** EXERCISE DATA **
.....

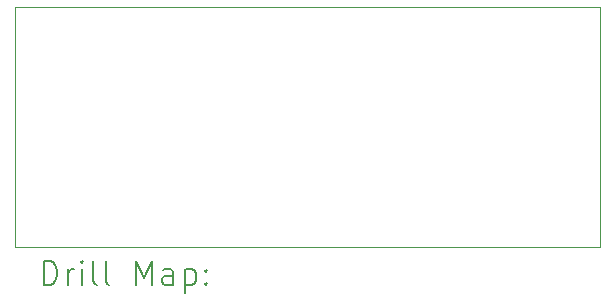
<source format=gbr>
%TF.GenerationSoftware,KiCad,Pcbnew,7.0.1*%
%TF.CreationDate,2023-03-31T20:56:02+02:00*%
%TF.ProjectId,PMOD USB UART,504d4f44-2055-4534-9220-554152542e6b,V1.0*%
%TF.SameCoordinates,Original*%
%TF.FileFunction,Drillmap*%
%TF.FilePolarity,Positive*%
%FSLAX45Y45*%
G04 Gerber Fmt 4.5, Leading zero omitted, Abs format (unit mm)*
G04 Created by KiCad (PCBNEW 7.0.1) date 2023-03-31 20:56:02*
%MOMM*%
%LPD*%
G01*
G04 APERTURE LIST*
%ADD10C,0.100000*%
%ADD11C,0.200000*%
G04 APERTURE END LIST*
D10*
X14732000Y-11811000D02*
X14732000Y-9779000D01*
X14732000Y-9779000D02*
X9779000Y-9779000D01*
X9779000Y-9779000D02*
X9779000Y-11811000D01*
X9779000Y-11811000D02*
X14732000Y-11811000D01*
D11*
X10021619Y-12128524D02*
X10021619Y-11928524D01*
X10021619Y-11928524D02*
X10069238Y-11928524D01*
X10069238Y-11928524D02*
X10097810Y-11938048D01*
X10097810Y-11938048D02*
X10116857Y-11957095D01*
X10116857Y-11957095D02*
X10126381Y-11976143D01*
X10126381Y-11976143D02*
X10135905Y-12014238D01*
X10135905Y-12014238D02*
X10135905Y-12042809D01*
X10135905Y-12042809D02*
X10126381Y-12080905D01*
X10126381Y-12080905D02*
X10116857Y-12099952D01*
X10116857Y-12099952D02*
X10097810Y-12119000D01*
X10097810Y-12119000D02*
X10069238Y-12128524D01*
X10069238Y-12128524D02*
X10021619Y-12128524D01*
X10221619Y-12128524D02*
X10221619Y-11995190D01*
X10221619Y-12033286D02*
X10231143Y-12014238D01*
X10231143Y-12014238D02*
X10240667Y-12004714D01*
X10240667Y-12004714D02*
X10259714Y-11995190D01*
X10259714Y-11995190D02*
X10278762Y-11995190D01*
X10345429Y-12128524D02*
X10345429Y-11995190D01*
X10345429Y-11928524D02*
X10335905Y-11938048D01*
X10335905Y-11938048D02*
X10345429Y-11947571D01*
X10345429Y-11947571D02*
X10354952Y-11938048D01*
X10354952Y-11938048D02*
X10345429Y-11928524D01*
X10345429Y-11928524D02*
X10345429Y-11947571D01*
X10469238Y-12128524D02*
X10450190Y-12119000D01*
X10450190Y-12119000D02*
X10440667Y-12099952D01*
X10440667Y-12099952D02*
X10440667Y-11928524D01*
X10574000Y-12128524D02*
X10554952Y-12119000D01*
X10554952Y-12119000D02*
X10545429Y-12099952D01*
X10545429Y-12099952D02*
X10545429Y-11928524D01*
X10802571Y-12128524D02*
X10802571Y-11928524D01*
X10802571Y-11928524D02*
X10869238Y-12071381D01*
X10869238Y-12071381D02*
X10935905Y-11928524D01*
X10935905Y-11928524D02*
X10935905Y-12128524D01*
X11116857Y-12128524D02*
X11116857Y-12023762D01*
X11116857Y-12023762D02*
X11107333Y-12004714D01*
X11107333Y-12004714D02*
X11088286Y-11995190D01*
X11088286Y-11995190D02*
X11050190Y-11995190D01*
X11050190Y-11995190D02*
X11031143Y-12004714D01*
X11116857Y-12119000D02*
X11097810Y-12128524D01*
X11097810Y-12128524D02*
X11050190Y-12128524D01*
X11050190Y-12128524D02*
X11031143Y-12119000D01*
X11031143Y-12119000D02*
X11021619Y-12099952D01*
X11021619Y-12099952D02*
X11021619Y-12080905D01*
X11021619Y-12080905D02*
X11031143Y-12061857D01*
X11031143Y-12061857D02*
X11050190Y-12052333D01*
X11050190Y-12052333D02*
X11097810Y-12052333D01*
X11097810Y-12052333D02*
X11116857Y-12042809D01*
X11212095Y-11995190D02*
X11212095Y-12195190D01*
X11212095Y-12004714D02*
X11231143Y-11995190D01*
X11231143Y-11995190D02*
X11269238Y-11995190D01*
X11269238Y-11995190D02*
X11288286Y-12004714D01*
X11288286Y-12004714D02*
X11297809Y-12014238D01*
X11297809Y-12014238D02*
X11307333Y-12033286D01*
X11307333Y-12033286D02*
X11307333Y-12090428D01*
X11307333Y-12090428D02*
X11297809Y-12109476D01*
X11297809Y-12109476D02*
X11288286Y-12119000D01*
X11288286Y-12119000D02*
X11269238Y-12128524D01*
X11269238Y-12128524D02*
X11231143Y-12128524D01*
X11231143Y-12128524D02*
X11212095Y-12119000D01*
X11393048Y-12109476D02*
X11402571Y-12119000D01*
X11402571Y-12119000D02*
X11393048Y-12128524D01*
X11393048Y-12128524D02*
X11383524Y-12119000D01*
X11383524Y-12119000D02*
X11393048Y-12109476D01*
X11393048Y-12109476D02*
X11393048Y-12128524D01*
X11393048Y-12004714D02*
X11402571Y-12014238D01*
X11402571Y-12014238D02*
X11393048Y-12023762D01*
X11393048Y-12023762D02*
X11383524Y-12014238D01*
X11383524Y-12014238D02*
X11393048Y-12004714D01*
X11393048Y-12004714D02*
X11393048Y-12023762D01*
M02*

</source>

.....

** WHAT IS BEING ASKED **
Return the listing above in full and unaltered. Keep the pictures out.

** OUTPUT BELOW **
<source format=gbr>
%TF.GenerationSoftware,KiCad,Pcbnew,7.0.1*%
%TF.CreationDate,2023-03-31T20:56:02+02:00*%
%TF.ProjectId,PMOD USB UART,504d4f44-2055-4534-9220-554152542e6b,V1.0*%
%TF.SameCoordinates,Original*%
%TF.FileFunction,Drillmap*%
%TF.FilePolarity,Positive*%
%FSLAX45Y45*%
G04 Gerber Fmt 4.5, Leading zero omitted, Abs format (unit mm)*
G04 Created by KiCad (PCBNEW 7.0.1) date 2023-03-31 20:56:02*
%MOMM*%
%LPD*%
G01*
G04 APERTURE LIST*
%ADD10C,0.100000*%
%ADD11C,0.200000*%
G04 APERTURE END LIST*
D10*
X14732000Y-11811000D02*
X14732000Y-9779000D01*
X14732000Y-9779000D02*
X9779000Y-9779000D01*
X9779000Y-9779000D02*
X9779000Y-11811000D01*
X9779000Y-11811000D02*
X14732000Y-11811000D01*
D11*
X10021619Y-12128524D02*
X10021619Y-11928524D01*
X10021619Y-11928524D02*
X10069238Y-11928524D01*
X10069238Y-11928524D02*
X10097810Y-11938048D01*
X10097810Y-11938048D02*
X10116857Y-11957095D01*
X10116857Y-11957095D02*
X10126381Y-11976143D01*
X10126381Y-11976143D02*
X10135905Y-12014238D01*
X10135905Y-12014238D02*
X10135905Y-12042809D01*
X10135905Y-12042809D02*
X10126381Y-12080905D01*
X10126381Y-12080905D02*
X10116857Y-12099952D01*
X10116857Y-12099952D02*
X10097810Y-12119000D01*
X10097810Y-12119000D02*
X10069238Y-12128524D01*
X10069238Y-12128524D02*
X10021619Y-12128524D01*
X10221619Y-12128524D02*
X10221619Y-11995190D01*
X10221619Y-12033286D02*
X10231143Y-12014238D01*
X10231143Y-12014238D02*
X10240667Y-12004714D01*
X10240667Y-12004714D02*
X10259714Y-11995190D01*
X10259714Y-11995190D02*
X10278762Y-11995190D01*
X10345429Y-12128524D02*
X10345429Y-11995190D01*
X10345429Y-11928524D02*
X10335905Y-11938048D01*
X10335905Y-11938048D02*
X10345429Y-11947571D01*
X10345429Y-11947571D02*
X10354952Y-11938048D01*
X10354952Y-11938048D02*
X10345429Y-11928524D01*
X10345429Y-11928524D02*
X10345429Y-11947571D01*
X10469238Y-12128524D02*
X10450190Y-12119000D01*
X10450190Y-12119000D02*
X10440667Y-12099952D01*
X10440667Y-12099952D02*
X10440667Y-11928524D01*
X10574000Y-12128524D02*
X10554952Y-12119000D01*
X10554952Y-12119000D02*
X10545429Y-12099952D01*
X10545429Y-12099952D02*
X10545429Y-11928524D01*
X10802571Y-12128524D02*
X10802571Y-11928524D01*
X10802571Y-11928524D02*
X10869238Y-12071381D01*
X10869238Y-12071381D02*
X10935905Y-11928524D01*
X10935905Y-11928524D02*
X10935905Y-12128524D01*
X11116857Y-12128524D02*
X11116857Y-12023762D01*
X11116857Y-12023762D02*
X11107333Y-12004714D01*
X11107333Y-12004714D02*
X11088286Y-11995190D01*
X11088286Y-11995190D02*
X11050190Y-11995190D01*
X11050190Y-11995190D02*
X11031143Y-12004714D01*
X11116857Y-12119000D02*
X11097810Y-12128524D01*
X11097810Y-12128524D02*
X11050190Y-12128524D01*
X11050190Y-12128524D02*
X11031143Y-12119000D01*
X11031143Y-12119000D02*
X11021619Y-12099952D01*
X11021619Y-12099952D02*
X11021619Y-12080905D01*
X11021619Y-12080905D02*
X11031143Y-12061857D01*
X11031143Y-12061857D02*
X11050190Y-12052333D01*
X11050190Y-12052333D02*
X11097810Y-12052333D01*
X11097810Y-12052333D02*
X11116857Y-12042809D01*
X11212095Y-11995190D02*
X11212095Y-12195190D01*
X11212095Y-12004714D02*
X11231143Y-11995190D01*
X11231143Y-11995190D02*
X11269238Y-11995190D01*
X11269238Y-11995190D02*
X11288286Y-12004714D01*
X11288286Y-12004714D02*
X11297809Y-12014238D01*
X11297809Y-12014238D02*
X11307333Y-12033286D01*
X11307333Y-12033286D02*
X11307333Y-12090428D01*
X11307333Y-12090428D02*
X11297809Y-12109476D01*
X11297809Y-12109476D02*
X11288286Y-12119000D01*
X11288286Y-12119000D02*
X11269238Y-12128524D01*
X11269238Y-12128524D02*
X11231143Y-12128524D01*
X11231143Y-12128524D02*
X11212095Y-12119000D01*
X11393048Y-12109476D02*
X11402571Y-12119000D01*
X11402571Y-12119000D02*
X11393048Y-12128524D01*
X11393048Y-12128524D02*
X11383524Y-12119000D01*
X11383524Y-12119000D02*
X11393048Y-12109476D01*
X11393048Y-12109476D02*
X11393048Y-12128524D01*
X11393048Y-12004714D02*
X11402571Y-12014238D01*
X11402571Y-12014238D02*
X11393048Y-12023762D01*
X11393048Y-12023762D02*
X11383524Y-12014238D01*
X11383524Y-12014238D02*
X11393048Y-12004714D01*
X11393048Y-12004714D02*
X11393048Y-12023762D01*
M02*

</source>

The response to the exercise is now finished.